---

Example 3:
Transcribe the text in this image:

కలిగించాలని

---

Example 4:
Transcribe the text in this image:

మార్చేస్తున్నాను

————

## Required work
Rewrite all of the records above with every "Transcribe" changed to "Write out", keeping everything else the same.

## Result for this exercise
---

Example 3:
Write out the text in this image:

కలిగించాలని

---

Example 4:
Write out the text in this image:

మార్చేస్తున్నాను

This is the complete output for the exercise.